My ds got thrush at 1 day old...antibiotics given to me during childbirth.
He then was cold and illness free when he got a very mild ear infection at 11months old.

He then got really sick this January and had to be hospitalized.









He is 26 months old now and I definitely attribute his good health to breastfeeding ( we call them magical milk fountains!) and staying at home. Kids that in daycare are sick much more frequently as they are exposed to so much more and even if they are bfing, mom isnt exposed to everything they are so doesnt produce every antibody for baby. DOes that make sense?? ALthough I hear that kids that stayed home will get more sick when entering school than kids that went to daycare. So, its a trade-off, unless of course you homeschool.....

But saying that, you cant keep your kid from catching every germ out there unless you intend to live in a bubble!

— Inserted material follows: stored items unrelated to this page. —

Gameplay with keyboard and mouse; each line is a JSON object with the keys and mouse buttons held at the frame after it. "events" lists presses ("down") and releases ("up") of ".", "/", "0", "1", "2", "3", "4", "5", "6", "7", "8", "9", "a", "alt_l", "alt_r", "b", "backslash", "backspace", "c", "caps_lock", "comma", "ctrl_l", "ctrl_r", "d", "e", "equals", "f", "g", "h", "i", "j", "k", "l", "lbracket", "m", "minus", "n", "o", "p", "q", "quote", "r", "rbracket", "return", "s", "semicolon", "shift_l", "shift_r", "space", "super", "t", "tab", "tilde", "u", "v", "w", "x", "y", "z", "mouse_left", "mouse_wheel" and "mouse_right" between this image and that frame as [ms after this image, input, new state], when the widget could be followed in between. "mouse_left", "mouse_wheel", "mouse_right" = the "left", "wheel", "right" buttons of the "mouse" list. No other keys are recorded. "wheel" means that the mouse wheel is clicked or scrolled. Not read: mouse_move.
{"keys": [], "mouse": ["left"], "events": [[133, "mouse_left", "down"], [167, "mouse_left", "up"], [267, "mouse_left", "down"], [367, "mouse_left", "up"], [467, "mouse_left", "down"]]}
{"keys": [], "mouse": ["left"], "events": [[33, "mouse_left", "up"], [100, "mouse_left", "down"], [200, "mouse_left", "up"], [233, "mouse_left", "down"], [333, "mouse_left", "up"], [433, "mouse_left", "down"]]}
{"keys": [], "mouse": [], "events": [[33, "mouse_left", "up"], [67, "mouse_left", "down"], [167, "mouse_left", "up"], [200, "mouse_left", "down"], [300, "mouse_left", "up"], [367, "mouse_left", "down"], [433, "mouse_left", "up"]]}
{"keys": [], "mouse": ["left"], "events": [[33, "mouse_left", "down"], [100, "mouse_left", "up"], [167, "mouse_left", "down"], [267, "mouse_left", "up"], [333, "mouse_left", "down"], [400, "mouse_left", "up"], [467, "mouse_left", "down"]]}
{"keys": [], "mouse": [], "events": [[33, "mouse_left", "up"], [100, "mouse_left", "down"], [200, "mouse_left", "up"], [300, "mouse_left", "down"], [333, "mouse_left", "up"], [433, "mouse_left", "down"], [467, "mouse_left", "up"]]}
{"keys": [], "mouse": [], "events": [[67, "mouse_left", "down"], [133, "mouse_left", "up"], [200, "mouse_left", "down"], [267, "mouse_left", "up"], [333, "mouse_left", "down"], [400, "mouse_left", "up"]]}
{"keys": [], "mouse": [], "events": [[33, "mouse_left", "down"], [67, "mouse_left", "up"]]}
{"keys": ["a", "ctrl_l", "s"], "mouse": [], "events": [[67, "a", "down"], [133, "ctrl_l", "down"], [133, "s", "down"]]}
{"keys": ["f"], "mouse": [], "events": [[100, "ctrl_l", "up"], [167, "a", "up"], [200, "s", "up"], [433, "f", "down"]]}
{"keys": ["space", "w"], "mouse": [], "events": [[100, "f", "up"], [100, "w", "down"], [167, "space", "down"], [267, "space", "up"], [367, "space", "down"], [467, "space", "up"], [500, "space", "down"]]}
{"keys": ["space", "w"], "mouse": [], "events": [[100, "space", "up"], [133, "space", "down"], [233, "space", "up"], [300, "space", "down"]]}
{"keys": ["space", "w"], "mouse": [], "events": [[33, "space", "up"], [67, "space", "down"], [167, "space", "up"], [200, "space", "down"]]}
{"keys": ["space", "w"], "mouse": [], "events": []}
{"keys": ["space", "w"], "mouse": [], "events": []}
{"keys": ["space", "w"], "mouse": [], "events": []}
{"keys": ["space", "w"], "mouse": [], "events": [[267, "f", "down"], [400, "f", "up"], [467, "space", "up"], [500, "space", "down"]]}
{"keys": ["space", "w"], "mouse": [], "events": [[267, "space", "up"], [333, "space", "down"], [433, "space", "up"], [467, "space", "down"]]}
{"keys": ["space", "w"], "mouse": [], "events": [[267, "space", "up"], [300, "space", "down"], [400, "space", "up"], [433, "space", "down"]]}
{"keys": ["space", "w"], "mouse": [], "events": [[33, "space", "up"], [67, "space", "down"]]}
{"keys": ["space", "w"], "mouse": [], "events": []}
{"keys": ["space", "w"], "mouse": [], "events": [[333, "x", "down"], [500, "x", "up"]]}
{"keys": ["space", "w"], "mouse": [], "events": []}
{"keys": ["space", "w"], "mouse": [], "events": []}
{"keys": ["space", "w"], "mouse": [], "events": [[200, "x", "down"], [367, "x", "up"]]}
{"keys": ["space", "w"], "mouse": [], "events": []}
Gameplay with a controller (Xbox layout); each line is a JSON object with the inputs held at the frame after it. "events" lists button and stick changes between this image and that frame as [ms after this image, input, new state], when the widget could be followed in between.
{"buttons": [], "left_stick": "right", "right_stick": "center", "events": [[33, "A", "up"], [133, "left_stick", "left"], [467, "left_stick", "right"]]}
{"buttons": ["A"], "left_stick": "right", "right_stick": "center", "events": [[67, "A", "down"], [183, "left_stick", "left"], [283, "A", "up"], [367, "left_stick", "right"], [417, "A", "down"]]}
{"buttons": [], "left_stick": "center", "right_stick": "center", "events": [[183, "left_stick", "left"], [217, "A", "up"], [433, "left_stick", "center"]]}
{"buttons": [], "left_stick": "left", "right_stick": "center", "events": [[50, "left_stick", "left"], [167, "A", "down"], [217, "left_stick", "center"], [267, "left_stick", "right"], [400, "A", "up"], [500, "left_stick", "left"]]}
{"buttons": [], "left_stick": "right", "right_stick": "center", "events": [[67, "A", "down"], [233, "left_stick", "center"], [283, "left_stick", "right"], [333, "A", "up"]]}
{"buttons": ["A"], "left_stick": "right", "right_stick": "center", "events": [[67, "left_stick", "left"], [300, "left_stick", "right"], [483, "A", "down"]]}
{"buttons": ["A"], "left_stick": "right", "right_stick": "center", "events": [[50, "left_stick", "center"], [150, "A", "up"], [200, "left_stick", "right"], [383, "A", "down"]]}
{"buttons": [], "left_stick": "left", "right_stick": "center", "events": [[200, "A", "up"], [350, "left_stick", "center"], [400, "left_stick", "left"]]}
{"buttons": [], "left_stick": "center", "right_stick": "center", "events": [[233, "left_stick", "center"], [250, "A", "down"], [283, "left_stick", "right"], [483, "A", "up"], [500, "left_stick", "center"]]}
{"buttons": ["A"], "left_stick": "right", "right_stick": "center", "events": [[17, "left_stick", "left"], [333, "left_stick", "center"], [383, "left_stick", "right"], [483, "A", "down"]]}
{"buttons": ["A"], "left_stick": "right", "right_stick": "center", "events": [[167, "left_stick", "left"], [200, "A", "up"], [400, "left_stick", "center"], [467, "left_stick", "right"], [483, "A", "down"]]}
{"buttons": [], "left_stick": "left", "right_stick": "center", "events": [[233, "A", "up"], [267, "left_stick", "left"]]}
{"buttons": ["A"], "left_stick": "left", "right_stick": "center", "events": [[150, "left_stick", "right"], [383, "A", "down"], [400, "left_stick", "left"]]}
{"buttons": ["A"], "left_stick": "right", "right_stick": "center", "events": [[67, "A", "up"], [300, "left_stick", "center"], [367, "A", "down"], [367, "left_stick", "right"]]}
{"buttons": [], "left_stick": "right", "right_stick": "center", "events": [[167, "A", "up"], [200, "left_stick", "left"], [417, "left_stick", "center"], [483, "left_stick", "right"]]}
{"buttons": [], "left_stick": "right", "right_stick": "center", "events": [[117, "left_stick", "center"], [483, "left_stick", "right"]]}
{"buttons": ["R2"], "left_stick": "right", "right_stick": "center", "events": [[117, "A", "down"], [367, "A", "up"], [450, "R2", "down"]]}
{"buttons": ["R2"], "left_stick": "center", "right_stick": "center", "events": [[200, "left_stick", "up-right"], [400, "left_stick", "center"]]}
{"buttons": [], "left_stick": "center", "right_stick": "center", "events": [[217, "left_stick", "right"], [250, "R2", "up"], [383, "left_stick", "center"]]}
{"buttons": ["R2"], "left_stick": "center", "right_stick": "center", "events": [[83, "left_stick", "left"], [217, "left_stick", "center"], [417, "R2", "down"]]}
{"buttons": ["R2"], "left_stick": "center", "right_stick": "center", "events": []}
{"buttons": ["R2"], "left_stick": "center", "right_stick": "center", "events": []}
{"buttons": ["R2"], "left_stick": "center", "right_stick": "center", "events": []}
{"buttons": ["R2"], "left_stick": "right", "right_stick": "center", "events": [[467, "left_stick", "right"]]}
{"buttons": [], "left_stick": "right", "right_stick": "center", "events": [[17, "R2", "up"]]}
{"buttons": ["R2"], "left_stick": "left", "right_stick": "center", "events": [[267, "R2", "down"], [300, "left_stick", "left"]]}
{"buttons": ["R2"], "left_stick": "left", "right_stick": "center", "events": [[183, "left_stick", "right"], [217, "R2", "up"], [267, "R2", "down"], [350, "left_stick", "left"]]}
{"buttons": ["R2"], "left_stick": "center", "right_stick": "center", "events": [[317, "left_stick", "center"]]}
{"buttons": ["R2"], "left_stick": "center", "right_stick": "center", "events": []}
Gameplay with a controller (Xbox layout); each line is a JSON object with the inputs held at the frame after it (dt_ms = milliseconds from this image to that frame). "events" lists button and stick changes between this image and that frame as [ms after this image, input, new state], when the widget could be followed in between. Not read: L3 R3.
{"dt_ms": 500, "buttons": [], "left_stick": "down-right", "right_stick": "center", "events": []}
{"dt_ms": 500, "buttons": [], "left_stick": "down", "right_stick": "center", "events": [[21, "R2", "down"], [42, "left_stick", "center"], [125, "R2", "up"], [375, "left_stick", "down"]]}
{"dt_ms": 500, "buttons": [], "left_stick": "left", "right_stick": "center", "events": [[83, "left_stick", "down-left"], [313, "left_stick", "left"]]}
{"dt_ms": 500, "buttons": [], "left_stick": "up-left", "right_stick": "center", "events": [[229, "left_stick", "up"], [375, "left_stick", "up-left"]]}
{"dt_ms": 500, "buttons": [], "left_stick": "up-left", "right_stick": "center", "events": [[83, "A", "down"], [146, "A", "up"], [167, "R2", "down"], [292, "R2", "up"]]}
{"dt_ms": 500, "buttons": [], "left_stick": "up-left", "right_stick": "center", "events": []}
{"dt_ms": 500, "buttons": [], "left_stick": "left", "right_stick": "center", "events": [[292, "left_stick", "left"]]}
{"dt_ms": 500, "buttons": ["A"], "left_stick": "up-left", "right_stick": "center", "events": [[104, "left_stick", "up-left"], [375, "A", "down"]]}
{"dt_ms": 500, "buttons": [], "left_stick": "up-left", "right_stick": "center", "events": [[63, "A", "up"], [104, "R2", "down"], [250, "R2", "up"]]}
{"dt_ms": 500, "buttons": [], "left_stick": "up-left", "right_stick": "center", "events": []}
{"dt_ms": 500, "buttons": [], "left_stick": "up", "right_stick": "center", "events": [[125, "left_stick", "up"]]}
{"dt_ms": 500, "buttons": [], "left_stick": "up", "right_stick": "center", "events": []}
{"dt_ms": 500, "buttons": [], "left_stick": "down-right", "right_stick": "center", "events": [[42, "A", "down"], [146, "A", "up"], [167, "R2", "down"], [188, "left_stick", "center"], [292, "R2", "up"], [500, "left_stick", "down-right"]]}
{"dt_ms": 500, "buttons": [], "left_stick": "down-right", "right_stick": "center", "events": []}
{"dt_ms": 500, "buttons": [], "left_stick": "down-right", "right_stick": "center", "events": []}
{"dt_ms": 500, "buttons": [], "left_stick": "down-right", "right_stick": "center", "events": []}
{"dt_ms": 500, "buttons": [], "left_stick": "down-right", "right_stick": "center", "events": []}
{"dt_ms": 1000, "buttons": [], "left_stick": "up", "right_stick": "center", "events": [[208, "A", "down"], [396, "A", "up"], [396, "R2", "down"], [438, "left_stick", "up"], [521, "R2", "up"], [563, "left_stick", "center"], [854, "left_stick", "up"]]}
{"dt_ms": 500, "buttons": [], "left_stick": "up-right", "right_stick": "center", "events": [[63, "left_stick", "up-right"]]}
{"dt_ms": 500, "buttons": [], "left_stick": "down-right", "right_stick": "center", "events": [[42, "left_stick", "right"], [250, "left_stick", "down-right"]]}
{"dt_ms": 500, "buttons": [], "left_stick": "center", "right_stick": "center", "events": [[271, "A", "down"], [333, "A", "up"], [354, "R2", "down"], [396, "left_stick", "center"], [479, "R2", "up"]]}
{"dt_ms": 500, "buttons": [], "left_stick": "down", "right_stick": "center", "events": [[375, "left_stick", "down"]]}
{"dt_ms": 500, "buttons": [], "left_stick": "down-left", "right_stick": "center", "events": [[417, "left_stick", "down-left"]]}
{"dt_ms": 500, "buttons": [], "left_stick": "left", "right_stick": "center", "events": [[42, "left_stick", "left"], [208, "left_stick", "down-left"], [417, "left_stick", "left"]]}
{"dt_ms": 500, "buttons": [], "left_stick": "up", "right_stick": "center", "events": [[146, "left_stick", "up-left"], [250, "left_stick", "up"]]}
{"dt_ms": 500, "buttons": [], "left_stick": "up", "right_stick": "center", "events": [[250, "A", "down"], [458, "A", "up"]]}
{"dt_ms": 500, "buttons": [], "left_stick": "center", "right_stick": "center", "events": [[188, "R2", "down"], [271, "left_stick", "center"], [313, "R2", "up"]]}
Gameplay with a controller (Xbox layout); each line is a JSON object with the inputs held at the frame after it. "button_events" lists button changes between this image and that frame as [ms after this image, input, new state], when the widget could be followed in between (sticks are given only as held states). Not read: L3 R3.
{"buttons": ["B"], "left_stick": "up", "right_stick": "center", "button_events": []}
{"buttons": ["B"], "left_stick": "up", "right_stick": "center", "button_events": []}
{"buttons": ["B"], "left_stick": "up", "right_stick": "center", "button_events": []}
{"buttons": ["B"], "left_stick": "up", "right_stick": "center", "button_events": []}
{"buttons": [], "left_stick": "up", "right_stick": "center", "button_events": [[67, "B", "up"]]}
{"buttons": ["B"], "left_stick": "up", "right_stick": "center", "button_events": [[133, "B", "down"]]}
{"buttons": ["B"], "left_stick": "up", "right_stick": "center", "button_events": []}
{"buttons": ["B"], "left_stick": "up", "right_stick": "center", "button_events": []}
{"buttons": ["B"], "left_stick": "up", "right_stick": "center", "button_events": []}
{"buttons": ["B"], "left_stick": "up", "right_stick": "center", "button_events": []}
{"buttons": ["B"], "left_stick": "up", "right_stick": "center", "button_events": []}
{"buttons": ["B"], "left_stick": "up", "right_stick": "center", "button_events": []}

As far as your mother, well, she isnt even around to know whats going on! DOnt let her bug you, your child has not been sick that often at all!!!


----------



## eilonwy (Apr 3, 2003)

Quote:

_Originally posted by sleepies_
*
have you tried a daily bath? im convinced that is what keeps mine healthy.....my friends that bathe their kids less seem to be more sick more often. im no scientist or anything, but it might help???? maybe you do give daily baths...maybe it wouldn't help, but thought id give my advice*
A daily bath might help reduce exposure to germs, but it's actually not a good thing. First, most babies' skin can't take being washed that often. Secondly, the 'cleaner' you keep your child, the more likely they are to develop allergies later in life. Kids need to get dirty, they need to be exposed to germs both good and bad.







Most people don't need to take a bath every day until early puberty (when we start to stink).


----------



## Proudmomoftwinsplusone (Feb 21, 2004)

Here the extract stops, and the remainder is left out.